Samsung Display is the clear AMOLED market leader, with over 90% market share in 2016. SDC started to collaborate with Facebook's Oculus in May 2014, and this collaboration resulted in the displays used in Oculus' consumer headset - 3.54" 1080x1200 PenTile AMOLED displays that feature a refresh rate of 90Hz. The Oculus Rift uses two such displays, one for each eye. Samsung is also producing the 5.7" FHD panel used in Sony's PlayStation VR.

SDC 806 PPI VR OLED at SID 2016

Samsung Display continues to develop its VR AMOLEDs, as the Korean company expects VR and AR markets to spark demand for high-end OLED displays. In May 2016 SDC demonstrated a high-resolution OLED display, specifically for VR applications - a 5.5" panel with a 3840x2160 resolution - or 806 PPI. The panel offered a brightness of 350 nits and a color gamut of 97% adobe RGB.

A report earlier in 2016 suggested that Samsung is considering a dedicated OLED production line for VR applications. This same report also stated that LG Display is considering a similar move. We actually have no other sources of information regarding LGD's VR AMOLED plans - although it is highly likely that LGD will enter this market when it starts to produce OLEDs for mobile devices in 2017.

The second AMOLED maker to offer VR AMOLEDs is Taiwan's AU Optronics. Taiwan's AU Optronics is currently focused on VR, wearable and automotive applications for its AMOLED displays. And in August 2016 AUO's 3.8" VR panel entered mass production. According to our (unverified) information, HTC is using AUO's panels in some of its HTC Vive devices (although its main supplier is SDC).

AUO's VR panels feature a resolution of 1080x1200 and a refresh rate of 90Hz. More information on AUO's new panel can be found on the OLED Marketplace.

China's Everdisplay started mass producing AMOLED displays towards the end of 2014, and the company has been expanding its OLED display product range and is developing displays for mobile phones, wearables and the automotive market. Everdisplay has also demonstrated 6" 4K AMOLED displays especially for the VR market.
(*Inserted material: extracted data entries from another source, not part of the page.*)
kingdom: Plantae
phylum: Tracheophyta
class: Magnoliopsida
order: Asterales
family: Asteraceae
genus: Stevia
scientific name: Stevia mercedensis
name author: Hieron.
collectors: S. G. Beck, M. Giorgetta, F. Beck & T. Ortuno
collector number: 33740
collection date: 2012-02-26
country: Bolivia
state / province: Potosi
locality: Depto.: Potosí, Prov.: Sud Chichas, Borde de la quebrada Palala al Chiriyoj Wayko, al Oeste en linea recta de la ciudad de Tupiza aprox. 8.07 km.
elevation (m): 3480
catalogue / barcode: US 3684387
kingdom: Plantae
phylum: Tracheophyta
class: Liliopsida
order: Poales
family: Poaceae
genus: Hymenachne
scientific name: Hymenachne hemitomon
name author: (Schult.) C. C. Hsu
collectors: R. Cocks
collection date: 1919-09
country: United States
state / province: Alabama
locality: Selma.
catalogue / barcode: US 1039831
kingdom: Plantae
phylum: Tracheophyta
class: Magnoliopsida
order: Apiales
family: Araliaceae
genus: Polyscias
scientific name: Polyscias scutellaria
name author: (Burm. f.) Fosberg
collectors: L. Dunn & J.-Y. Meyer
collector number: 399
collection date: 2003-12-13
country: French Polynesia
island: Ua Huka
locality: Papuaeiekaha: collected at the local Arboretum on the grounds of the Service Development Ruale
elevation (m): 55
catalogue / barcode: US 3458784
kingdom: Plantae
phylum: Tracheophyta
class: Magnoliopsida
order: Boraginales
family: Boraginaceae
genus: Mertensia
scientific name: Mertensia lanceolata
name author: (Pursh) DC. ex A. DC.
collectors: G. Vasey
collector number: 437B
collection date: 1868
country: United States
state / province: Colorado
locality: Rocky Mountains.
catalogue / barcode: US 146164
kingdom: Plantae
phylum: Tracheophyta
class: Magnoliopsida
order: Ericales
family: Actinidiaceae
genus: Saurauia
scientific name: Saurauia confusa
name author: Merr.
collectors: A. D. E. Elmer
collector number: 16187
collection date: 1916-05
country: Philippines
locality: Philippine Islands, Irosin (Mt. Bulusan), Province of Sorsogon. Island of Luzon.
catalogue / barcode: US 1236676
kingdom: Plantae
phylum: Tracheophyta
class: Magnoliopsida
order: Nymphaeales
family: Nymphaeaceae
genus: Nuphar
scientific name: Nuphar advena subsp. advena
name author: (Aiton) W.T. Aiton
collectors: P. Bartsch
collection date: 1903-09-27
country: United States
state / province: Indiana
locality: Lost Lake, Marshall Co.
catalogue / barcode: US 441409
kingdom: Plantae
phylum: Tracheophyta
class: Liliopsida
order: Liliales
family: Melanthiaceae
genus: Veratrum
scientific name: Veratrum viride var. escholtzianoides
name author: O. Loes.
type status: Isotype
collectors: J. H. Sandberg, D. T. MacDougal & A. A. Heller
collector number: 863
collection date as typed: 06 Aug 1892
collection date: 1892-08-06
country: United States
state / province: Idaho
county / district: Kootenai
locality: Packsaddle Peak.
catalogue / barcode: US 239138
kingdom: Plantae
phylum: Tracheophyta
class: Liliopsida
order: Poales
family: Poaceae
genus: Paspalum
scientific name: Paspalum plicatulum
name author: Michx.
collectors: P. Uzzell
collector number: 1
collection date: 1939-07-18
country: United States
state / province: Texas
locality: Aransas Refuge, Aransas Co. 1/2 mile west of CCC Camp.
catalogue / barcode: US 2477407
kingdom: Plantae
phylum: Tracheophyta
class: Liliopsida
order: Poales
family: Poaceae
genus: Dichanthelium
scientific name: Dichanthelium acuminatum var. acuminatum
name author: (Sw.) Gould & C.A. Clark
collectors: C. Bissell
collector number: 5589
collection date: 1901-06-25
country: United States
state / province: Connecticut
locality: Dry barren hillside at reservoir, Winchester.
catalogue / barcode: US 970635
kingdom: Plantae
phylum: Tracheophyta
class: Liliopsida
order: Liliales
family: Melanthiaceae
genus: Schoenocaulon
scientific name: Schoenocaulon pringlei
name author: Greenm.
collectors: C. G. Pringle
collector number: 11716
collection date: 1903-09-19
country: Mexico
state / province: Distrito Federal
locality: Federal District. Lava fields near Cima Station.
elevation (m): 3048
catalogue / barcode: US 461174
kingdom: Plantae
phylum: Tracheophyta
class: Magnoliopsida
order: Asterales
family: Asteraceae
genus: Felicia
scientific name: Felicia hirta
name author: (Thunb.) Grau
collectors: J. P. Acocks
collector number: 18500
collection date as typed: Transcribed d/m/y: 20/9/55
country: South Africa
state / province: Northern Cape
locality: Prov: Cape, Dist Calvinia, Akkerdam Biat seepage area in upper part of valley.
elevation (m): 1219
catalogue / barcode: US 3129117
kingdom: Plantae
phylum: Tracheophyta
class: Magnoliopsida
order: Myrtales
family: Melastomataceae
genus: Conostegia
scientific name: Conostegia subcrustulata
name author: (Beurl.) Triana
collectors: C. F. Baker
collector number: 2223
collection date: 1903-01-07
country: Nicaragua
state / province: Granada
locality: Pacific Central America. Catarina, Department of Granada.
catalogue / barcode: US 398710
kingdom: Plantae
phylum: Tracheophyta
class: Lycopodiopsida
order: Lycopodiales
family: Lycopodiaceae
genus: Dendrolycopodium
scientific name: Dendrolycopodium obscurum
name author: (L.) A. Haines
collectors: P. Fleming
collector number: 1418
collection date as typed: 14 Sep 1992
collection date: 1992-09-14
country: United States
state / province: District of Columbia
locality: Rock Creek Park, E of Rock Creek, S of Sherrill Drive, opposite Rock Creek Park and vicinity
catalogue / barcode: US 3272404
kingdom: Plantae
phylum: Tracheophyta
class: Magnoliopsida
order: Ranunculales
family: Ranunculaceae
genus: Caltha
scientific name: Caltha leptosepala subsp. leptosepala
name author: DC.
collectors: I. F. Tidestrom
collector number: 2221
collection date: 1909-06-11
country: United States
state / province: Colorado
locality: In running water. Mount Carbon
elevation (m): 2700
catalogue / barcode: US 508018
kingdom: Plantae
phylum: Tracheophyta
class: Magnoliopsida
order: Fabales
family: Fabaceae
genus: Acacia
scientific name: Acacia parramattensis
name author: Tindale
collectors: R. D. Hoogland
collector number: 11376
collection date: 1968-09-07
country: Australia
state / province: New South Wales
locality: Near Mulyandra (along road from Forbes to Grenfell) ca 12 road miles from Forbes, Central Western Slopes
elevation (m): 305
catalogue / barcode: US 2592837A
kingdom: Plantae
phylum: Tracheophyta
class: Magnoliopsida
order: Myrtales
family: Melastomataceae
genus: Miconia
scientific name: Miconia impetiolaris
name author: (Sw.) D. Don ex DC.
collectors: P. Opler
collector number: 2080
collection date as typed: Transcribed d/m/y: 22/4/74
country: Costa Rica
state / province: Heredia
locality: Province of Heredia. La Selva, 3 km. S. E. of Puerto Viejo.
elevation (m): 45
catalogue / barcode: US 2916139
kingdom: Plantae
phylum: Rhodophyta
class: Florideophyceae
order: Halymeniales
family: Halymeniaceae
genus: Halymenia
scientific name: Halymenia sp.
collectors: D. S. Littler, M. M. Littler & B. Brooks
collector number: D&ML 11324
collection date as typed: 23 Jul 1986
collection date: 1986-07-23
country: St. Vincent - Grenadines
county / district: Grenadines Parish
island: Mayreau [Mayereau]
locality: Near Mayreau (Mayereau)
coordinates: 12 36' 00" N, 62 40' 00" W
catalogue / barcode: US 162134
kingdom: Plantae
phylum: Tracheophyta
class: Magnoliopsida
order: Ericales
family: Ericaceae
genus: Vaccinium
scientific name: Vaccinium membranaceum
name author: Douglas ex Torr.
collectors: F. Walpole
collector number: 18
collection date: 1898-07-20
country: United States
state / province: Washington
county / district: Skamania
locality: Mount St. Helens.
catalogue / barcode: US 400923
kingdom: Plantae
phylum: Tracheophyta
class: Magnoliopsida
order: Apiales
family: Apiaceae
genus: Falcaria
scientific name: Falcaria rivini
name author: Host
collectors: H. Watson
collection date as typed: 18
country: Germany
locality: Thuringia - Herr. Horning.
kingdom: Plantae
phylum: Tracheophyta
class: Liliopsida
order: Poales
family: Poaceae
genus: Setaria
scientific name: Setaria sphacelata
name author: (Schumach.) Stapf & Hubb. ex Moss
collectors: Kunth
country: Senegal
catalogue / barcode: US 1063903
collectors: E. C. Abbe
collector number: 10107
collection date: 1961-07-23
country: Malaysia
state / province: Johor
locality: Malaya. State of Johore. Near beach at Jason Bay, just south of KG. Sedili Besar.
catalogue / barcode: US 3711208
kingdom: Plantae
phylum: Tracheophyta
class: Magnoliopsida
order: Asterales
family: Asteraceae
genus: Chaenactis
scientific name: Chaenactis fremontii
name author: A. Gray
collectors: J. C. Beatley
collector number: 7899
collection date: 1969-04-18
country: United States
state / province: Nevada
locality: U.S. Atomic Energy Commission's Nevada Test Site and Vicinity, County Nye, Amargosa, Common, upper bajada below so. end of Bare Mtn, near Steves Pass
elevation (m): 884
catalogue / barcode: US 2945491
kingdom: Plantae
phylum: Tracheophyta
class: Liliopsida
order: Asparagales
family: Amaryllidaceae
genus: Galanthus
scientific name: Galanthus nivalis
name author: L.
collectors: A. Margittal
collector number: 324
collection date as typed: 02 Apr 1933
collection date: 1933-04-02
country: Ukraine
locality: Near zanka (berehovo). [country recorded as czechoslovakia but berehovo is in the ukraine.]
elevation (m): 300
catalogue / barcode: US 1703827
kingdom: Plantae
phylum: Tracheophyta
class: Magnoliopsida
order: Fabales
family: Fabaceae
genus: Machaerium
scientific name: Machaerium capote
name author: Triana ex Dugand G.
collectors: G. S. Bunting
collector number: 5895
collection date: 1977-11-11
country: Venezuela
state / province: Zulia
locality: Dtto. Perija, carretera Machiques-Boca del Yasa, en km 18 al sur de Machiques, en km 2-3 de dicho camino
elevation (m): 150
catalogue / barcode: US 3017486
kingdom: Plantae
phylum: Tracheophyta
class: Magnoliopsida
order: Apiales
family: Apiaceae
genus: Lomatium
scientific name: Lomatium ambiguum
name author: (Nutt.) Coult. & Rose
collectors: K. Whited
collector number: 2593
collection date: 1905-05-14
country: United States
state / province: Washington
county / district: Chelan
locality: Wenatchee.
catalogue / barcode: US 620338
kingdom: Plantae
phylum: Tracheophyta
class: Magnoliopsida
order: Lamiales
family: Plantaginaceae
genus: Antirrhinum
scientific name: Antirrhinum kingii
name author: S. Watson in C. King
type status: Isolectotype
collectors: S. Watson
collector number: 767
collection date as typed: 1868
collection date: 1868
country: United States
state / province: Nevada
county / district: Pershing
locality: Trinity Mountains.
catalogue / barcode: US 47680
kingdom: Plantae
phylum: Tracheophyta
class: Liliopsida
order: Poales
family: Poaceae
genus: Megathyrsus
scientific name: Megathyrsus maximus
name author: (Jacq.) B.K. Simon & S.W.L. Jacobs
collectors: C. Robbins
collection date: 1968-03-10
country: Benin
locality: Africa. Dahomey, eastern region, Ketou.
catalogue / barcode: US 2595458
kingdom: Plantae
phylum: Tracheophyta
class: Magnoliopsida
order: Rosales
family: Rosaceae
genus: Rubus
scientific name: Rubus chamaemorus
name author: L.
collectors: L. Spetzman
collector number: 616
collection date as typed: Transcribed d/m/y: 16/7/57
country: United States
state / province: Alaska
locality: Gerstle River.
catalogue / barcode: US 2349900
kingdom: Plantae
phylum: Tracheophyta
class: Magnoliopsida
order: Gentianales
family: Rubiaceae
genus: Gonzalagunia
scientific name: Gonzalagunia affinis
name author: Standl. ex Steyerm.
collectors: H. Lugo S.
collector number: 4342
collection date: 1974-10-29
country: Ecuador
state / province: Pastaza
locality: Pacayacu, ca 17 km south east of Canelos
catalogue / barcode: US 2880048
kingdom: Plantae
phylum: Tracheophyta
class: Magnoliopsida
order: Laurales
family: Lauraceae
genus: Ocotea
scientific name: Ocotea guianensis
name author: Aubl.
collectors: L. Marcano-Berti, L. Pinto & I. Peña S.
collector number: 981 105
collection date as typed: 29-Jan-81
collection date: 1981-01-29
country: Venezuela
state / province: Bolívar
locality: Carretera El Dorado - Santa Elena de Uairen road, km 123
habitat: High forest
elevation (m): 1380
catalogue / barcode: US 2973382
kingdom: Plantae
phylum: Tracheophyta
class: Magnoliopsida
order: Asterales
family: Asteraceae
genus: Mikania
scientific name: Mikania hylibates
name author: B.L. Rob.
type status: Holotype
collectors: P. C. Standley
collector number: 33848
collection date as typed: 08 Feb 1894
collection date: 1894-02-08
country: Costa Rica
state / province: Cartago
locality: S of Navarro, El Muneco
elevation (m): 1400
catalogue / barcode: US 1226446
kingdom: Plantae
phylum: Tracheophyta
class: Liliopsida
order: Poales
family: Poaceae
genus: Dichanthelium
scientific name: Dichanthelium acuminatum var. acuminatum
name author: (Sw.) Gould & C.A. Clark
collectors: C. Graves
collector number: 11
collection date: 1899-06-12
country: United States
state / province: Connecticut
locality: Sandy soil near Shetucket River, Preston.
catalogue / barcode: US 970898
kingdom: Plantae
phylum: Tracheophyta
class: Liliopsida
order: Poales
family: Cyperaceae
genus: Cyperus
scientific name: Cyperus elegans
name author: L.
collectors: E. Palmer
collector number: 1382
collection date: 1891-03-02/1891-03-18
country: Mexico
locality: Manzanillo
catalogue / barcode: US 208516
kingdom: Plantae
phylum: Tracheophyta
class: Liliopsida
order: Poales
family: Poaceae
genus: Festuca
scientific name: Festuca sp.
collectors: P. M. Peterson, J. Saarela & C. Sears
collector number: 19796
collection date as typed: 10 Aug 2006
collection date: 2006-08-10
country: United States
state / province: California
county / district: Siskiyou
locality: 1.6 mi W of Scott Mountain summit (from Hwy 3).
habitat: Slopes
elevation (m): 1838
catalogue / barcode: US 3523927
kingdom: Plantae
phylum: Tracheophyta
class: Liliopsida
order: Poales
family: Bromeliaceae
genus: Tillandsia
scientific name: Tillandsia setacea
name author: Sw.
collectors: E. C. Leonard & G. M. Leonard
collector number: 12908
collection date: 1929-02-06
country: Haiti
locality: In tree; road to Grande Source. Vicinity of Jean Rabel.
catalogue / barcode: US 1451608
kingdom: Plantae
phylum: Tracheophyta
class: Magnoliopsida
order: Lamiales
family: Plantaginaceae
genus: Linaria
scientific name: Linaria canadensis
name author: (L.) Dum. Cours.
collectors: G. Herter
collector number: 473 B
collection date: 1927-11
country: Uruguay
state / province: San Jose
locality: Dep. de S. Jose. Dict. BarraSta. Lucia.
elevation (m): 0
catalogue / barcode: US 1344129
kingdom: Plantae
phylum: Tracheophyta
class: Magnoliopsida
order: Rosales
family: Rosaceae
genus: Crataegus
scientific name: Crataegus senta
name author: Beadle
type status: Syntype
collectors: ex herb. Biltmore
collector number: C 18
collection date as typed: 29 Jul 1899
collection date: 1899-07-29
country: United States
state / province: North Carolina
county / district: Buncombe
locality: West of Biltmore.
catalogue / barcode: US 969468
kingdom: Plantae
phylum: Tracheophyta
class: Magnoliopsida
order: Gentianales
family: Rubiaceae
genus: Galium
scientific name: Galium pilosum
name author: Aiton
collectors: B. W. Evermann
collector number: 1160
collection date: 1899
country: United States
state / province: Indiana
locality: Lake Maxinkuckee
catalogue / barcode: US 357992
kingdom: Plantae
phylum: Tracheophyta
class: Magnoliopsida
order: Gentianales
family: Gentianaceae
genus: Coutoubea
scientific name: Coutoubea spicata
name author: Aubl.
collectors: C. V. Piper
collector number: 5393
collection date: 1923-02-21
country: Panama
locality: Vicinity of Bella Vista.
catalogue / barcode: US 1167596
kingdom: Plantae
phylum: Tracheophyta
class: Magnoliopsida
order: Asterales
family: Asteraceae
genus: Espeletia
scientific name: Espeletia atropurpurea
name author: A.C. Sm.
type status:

Everdisplay 6'' 4K AMOLED prototype photo (August 2015)

Hong Kong-based Truly Semiconductors announced in November 2016 that its 4.5-Gen AMOLED fab is finally online. Truly is s targeting smartphones, wearables, automotive - and VR and applications.

Using microdisplays in a VR headset has several advantages - it can be used to make much smaller and lighter designs, power consumption is lower and these displays can have very high resolutions. Royole for example, opted to use a high-resolution OLED microdisplay in its Moon VR headset.

The main problem with OLED microdisplays is their high price. Such a design also needs more complicated optics. Still several companies, including Sony and eMagin are targeting consumer VR and AR applications for their OLED microdisplays. In December 2016 microdisplay maker Kopin announced it is entering the OLED microdisplay market (as a fabless producer) for VR and AR applications.